Zum ersten Mal nach seinem Karriereende besuchte Kahn am Montag wieder die Säbener Straße. Jürgen Klinsmann führte ihn durch das neue Leistungszentrum, dabei stellte Kahn an der Taktiktafel auch die FCB-Elf für sein Abschiedsspiel auf. „Es ist für mich eine ganz besondere Ehre, dass die Nationalmannschaft antritt“, erzählte er anschließend auf seiner letzten Pressekonferenz. Dann ging es auf den Trainingsplatz.

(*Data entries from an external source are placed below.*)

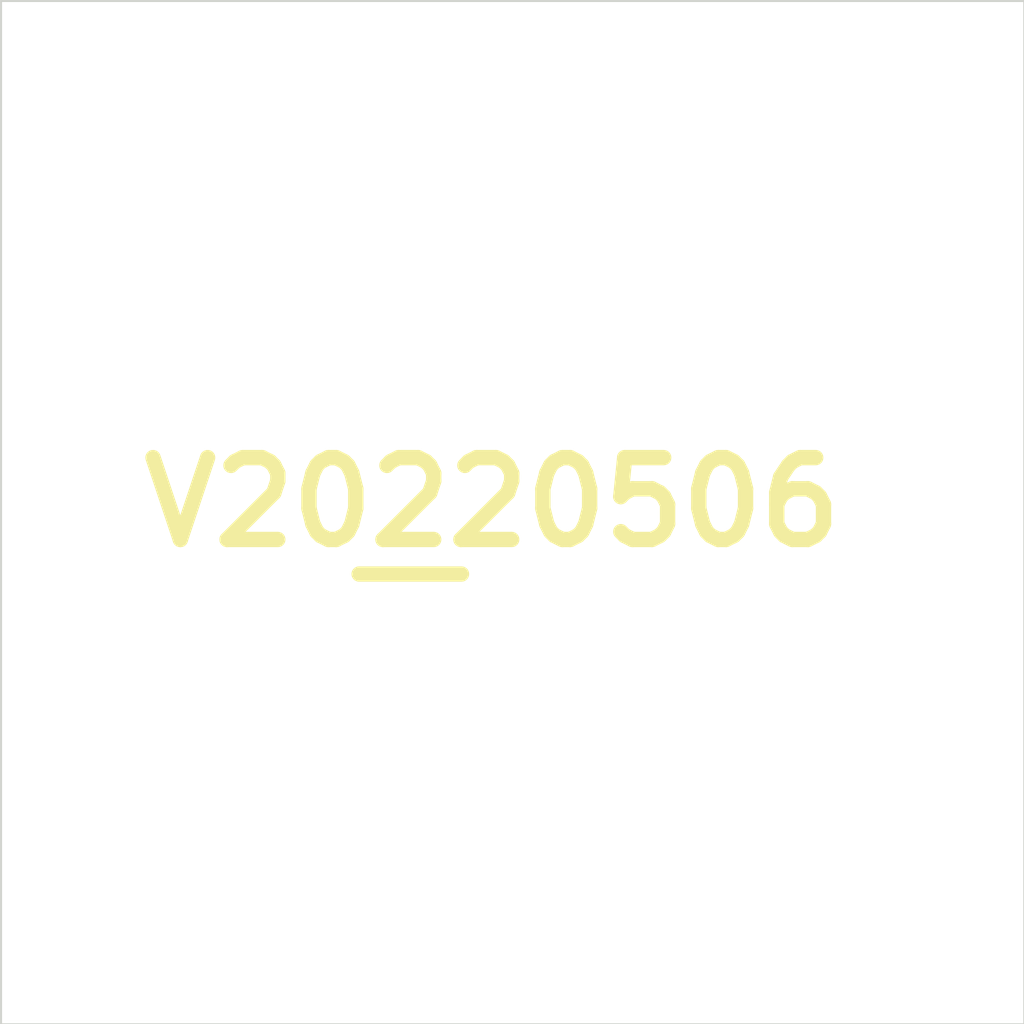
<source format=kicad_pcb>
(kicad_pcb (version 20211014) (generator pcbnew)

  (general
    (thickness 1.6)
  )

  (paper "A4")
  (layers
    (0 "F.Cu" signal)
    (31 "B.Cu" signal)
    (32 "B.Adhes" user "B.Adhesive")
    (33 "F.Adhes" user "F.Adhesive")
    (34 "B.Paste" user)
    (35 "F.Paste" user)
    (36 "B.SilkS" user "B.Silkscreen")
    (37 "F.SilkS" user "F.Silkscreen")
    (38 "B.Mask" user)
    (39 "F.Mask" user)
    (40 "Dwgs.User" user "User.Drawings")
    (41 "Cmts.User" user "User.Comments")
    (42 "Eco1.User" user "User.Eco1")
    (43 "Eco2.User" user "User.Eco2")
    (44 "Edge.Cuts" user)
    (45 "Margin" user)
    (46 "B.CrtYd" user "B.Courtyard")
    (47 "F.CrtYd" user "F.Courtyard")
    (48 "B.Fab" user)
    (49 "F.Fab" user)
    (50 "User.1" user)
    (51 "User.2" user)
    (52 "User.3" user)
    (53 "User.4" user)
    (54 "User.5" user)
    (55 "User.6" user)
    (56 "User.7" user)
    (57 "User.8" user)
    (58 "User.9" user)
  )

  (setup
    (stackup
      (layer "F.SilkS" (type "Top Silk Screen"))
      (layer "F.Paste" (type "Top Solder Paste"))
      (layer "F.Mask" (type "Top Solder Mask") (thickness 0.01))
      (layer "F.Cu" (type "copper") (thickness 0.035))
      (layer "dielectric 1" (type "core") (thickness 1.51) (material "FR4") (epsilon_r 4.5) (loss_tangent 0.02))
      (layer "B.Cu" (type "copper") (thickness 0.035))
      (layer "B.Mask" (type "Bottom Solder Mask") (thickness 0.01))
      (layer "B.Paste" (type "Bottom Solder Paste"))
      (layer "B.SilkS" (type "Bottom Silk Screen"))
      (copper_finish "None")
      (dielectric_constraints no)
    )
    (pad_to_mask_clearance 0.05)
    (solder_mask_min_width 0.2)
    (pcbplotparams
      (layerselection 0x00010fc_ffffffff)
      (disableapertmacros false)
      (usegerberextensions false)
      (usegerberattributes true)
      (usegerberadvancedattributes true)
      (creategerberjobfile true)
      (svguseinch false)
      (svgprecision 6)
      (excludeedgelayer true)
      (plotframeref false)
      (viasonmask false)
      (mode 1)
      (useauxorigin false)
      (hpglpennumber 1)
      (hpglpenspeed 20)
      (hpglpendiameter 15.000000)
      (dxfpolygonmode true)
      (dxfimperialunits true)
      (dxfusepcbnewfont true)
      (psnegative false)
      (psa4output false)
      (plotreference true)
      (plotvalue true)
      (plotinvisibletext false)
      (sketchpadsonfab false)
      (subtractmaskfromsilk false)
      (outputformat 1)
      (mirror false)
      (drillshape 1)
      (scaleselection 1)
      (outputdirectory "")
    )
  )

  (net 0 "")

  (footprint "SquantorLabels:Label_Generic" (layer "F.Cu") (at 24 25))

  (gr_line (start 30 20) (end 30 30) (layer "Edge.Cuts") (width 0.02) (tstamp 2bd88b42-a583-4824-8baf-4ecac716152a))
  (gr_line (start 20 20) (end 30 20) (layer "Edge.Cuts") (width 0.02) (tstamp 6eafce75-f647-4f2f-ba41-2fb3afad3dcc))
  (gr_line (start 30 30) (end 20 30) (layer "Edge.Cuts") (width 0.02) (tstamp d73b74ab-d195-481b-9b4f-035dda3740cc))
  (gr_line (start 20 20) (end 20 30) (layer "Edge.Cuts") (width 0.02) (tstamp f4a8afbe-ed68-4253-959f-6be4d2cbf8c5))

)

</source>
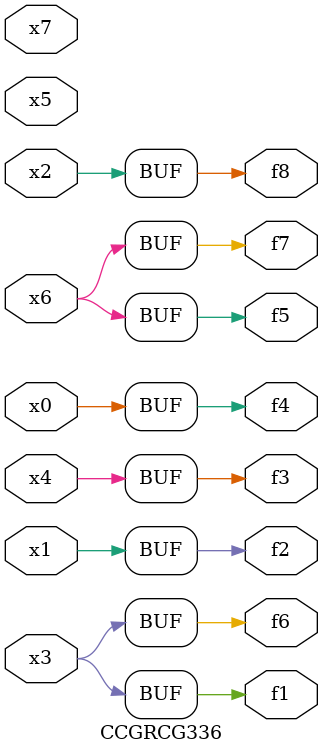
<source format=v>
module CCGRCG336(
	input x0, x1, x2, x3, x4, x5, x6, x7,
	output f1, f2, f3, f4, f5, f6, f7, f8
);
	assign f1 = x3;
	assign f2 = x1;
	assign f3 = x4;
	assign f4 = x0;
	assign f5 = x6;
	assign f6 = x3;
	assign f7 = x6;
	assign f8 = x2;
endmodule

</source>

Das Abschiedsspiel ruft natürlich auch noch einmal Wegpunkte seiner erfolgreichen Karriere in Erinnerung. „Ich weiß noch, wie alle gesagt haben: Bist du verrückt? Warum stellst du dich ins Tor?“, erzählte Kahn von dem Jugendspiel, in dem er sich zum ersten Mal zwischen die Pfosten stellte. Rund 30 Jahre später hat er 86 Länder-, 140 Europapokal- und 557 Bundesligaspiele bestritten, acht Meisterschaften, sechs DFB-Pokalsiege, den Weltpokal, die Champions League und den UEFA-Cup hat er dabei gewonnen. „Es gab viele tolle, emotionale und auch weniger schöne Momente“, sagte Kahn, „ich habe versucht, einen authentischen Weg zu gehen. Ich denke, das ist mir auch gelungen.“

Abgeschlossen mit seiner aktiven Laufbahn hat er längst. „Für mich ist schon nach dem letzten Bundesligaspiel gegen Berlin alles vorbei gewesen“, erzählte er. Seitdem stand die Erholung im Mittelpunkt. Zuletzt war Kahn vier Wochen auf einem Boot im Mittelmeer unterwegs. „Die ersten drei Monate ohne Fußball waren fantastisch. Ich fühle mich sehr wohl“, erzählte er. Nur eines fehlt: „Die Mannschaft und der Flachs untereinander.“

Am Dienstagabend kann Kahn noch einmal Kabinenluft schnuppern. Ein Comeback schloss er kategorisch aus. „Es gab einige Angebote, aber das war für mich nicht einmal im Ansatz eine Überlegung wert“, sagte er, „irgendwann kommt dieser Moment, da magst du die kurzen Hosen nicht mehr anziehen.“

Dem Fußball wird der langjährige FCB-Kapitän aber auch in Zukunft verbunden bleiben. Dem ZDF steht er künftig als Fußballexperte zur Verfügung, außerdem wird er seine Engagements in Asien und für das Motivationsprogramm „Ich schaff's“ des Deutschen Kinderschutzbundes intensivieren. „Im Moment gibt es so viel für mich zu tun“, erzählte Kahn. Er sei zwar „froh, ein bisschen in den Tag hineinleben zu können. Aber nur Golf spielen, ist auch irgendwann öde.“

Zunächst wird Kahn aber noch einmal den Nervenkitzel genießen, vor 69.000 Zuschauern in der Allianz Arena zu spielen, einmal noch wird er versuchen, seinen Kasten sauber zu halten. „Es ist durchaus möglich, dass es noch einmal sehr emotional wird“, sagte er. Einmal noch.